It’s Friday afternoon and we’re all at the Interface London showroom, which also happens to be my first On Purpose placement. I’m sitting there, trying to muster the courage and the energy to get through the next two hours, thinking to myself, dear Lord, what have I done to deserve yet another round of financial training? Having sat through at least half a dozen such trainings during my professional career, I was prepared for yet another long and uninspiring session on cash flows and P&Ls.
However, by the end of the session, our trainer Mihiri Jayaweera managed to convince even the most sceptical people in the room (i.e. me) that financial trainings can indeed be appealing and thought provoking.
So what set the financial training apart? Here are the things that Mihiri did that transformed a potentially dull subject into an interesting and relevant one:
- Do not just stick to dry theory: Provide the audience with real life examples to work on, preferably from organisations they are familiar with or likely to be interested in.
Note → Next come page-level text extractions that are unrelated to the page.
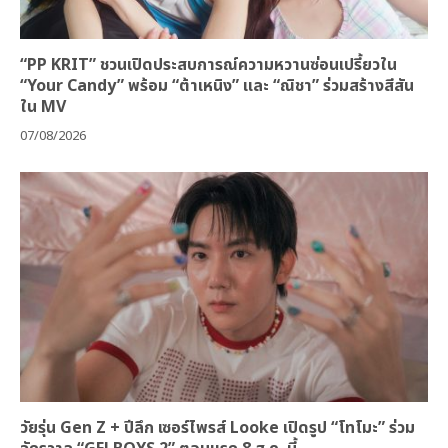
“PP KRIT” ชวนเปิดประสบการณ์ความหวานซ่อนเปรี้ยวใน
“Your Candy” พร้อม “ต้าเหนิง” และ “ณิชา” ร่วมสร้างสีสัน
ใน MV
07/08/2026
วัยรุ่น Gen Z + ปีลึก เซอร์ไพรส์ Looke เปิดรูป “โทโมะ” ร่วม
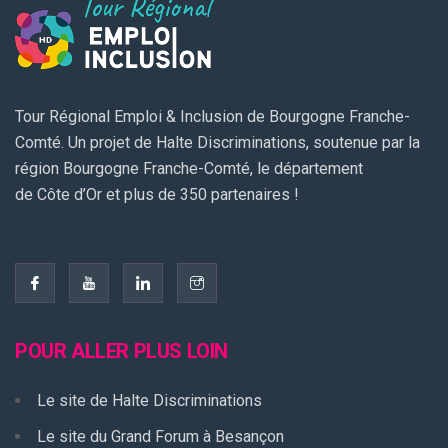
Tour Régional Emploi & Inclusion de Bourgogne Franche-
Comté. Un projet de Halte Discriminations, soutenue par la
région Bourgogne Franche-Comté, le département
de Côte d’Or et plus de 350 partenaires !
POUR ALLER PLUS LOIN
Le site de Halte Discriminations
Le site du Grand Forum à Besançon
- Do not just delve straight into the accounts: Take the time to prepare your audience for what they’re going to encounter by asking what they’d expect to find in the statements. In this way, financial statements are magically transformed into something that should not be feared but can be easily understood even by non-experts.
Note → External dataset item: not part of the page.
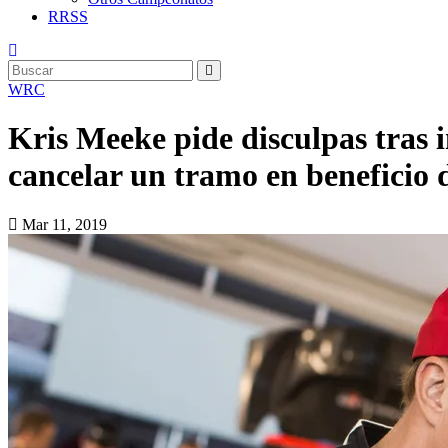
RRSS
WRC
Kris Meeke pide disculpas tras 
cancelar un tramo en beneficio 
Mar 11, 2019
- Make the seemingly boring balance sheets come alive: Give your audience insightful and novel ways of looking at the same information. Ask them for example to take a closer look at the supporting notes to find the real story behind the figures!
- Don’t be afraid to let them create their own accounts from scratch: One of the things we all enjoyed was the success of producing our very own cash flow masterpieces, something I personally thought I’d never be actually interested in, let alone capable of doing.
You’ll know that you’ve succeeded in your mission when you hear members of the audience admit they’re going to dig up balance sheets in their spare time so they can practice further.